My contemplation of the complexities between different forms of art.


Aside from reading Guy Harrison's guide to eliminating scientific ignorance called, "At Least Know This: Essential Science to Enhance Your Life" and, "The Breakthrough: Immunotherapy and the Race to Cure Cancer" by Charles Graeber, an informative and emotional historical account explaining the potential use of our own immune systems to cure cancer, I read articles and worked on my own writing in order to keep learning while enjoying my winter break back in December. I also took a trip to the Guggenheim Museum.

I wish I was artistic. Generally, I walk through museums in awe of what artists can do. The colors and dainty details simultaneously inspire me and remind me of what little talent I posses holding a paintbrush. Walking through the Guggenheim was no exception. Most of the pieces are done by Hilma af Klint, a 20th-century Swedish artist expressing her beliefs and curiosity about the universe through her abstract painting. I was mostly at the exhibit to appease my mom (a K - 8th-grade art teacher), but as we continued to look at each piece and read their descriptions, I slowly began to appreciate them and their underlying meanings.

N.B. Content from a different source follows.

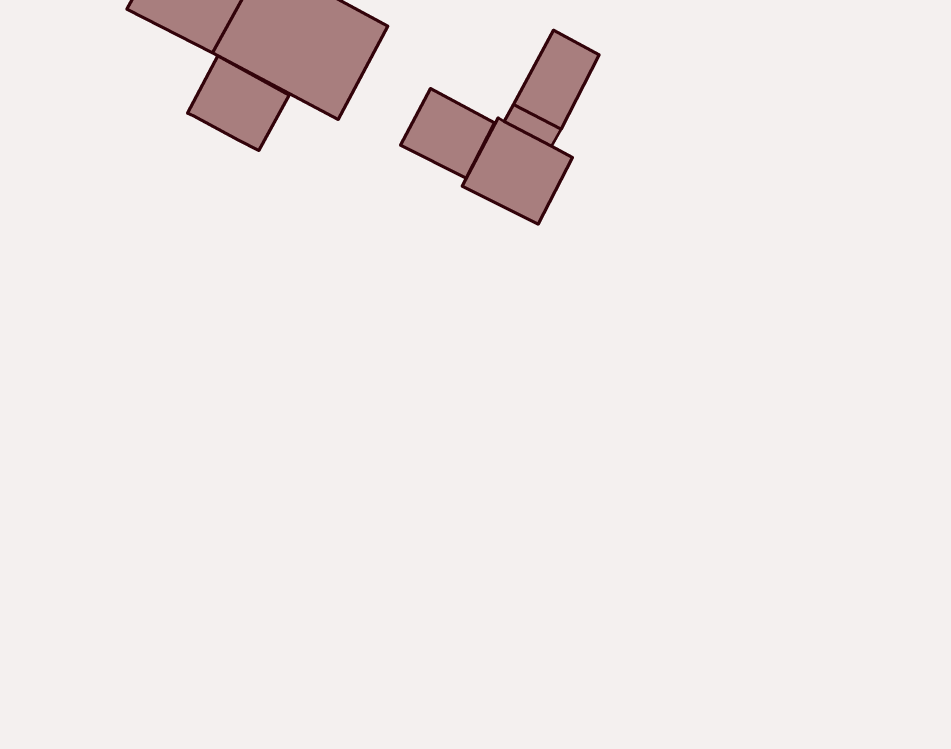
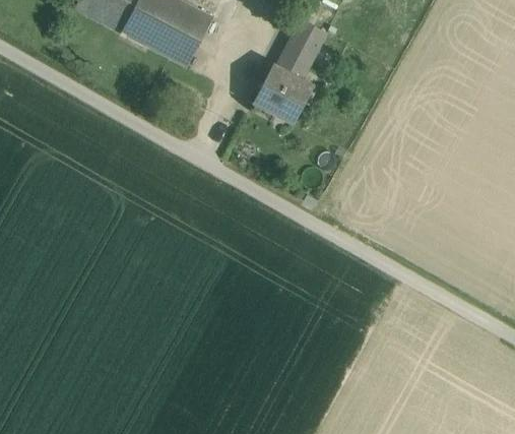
building: [187,56,289,150] -> none
building: [400,88,495,178] -> none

I like writing that integrates symbols, double meanings, and metaphors into its message because I think that the best works of art are the ones that have to be sought after. If the writer simply tells you exactly what they were thinking and how their words should be interpreted, there's no room for imagination. An unpopular opinion in high school was that reading "The Scarlet Letter" by Nathaniel Hawthorne was fun. Well, I thought it was. At the beginning of the book, there's a scene where Hawthorne describes a wild rosebush that sits just outside of the community prison. As you read, you are free to decide whether it's an image of morality, the last taste of freedom and natural beauty for criminals walking toward their doom, or a symbol of the relationship between the Puritans with their prison-like expectations and Hester, the main character, who blossoms into herself throughout the novel. Whichever one you think it is doesn't matter, the point is that the rosebush can symbolize whatever you want it to. It's the same with paintings - they can be interpreted however you want them to be.

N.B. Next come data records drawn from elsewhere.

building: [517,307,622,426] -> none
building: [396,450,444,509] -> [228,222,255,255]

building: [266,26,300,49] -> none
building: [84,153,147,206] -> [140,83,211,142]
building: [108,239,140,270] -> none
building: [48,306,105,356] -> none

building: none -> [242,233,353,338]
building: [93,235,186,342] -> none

As we walked through the building, its spiral design leading us further and further upwards, we were able to catch glimpses of af Klint's life through the strokes of her brush. My favorite of her collections was one titled, "Evolution." As a science nerd myself, the idea that the story of our existence was being incorporated into art intrigued me. One piece represented the eras of geological time through her use of spirals and snails colored abstractly. She clued you into the story she was telling by using different colors and tones to represent different periods. It felt like reading "The Scarlet Letter" and my biology textbook at the same time. Maybe that sounds like the worst thing ever, but to me it was heaven. Art isn't just art and science isn't just science. Aspects of different studies coexist and join together to form something amazing that will speak to even the most untalented patron walking through the museum halls.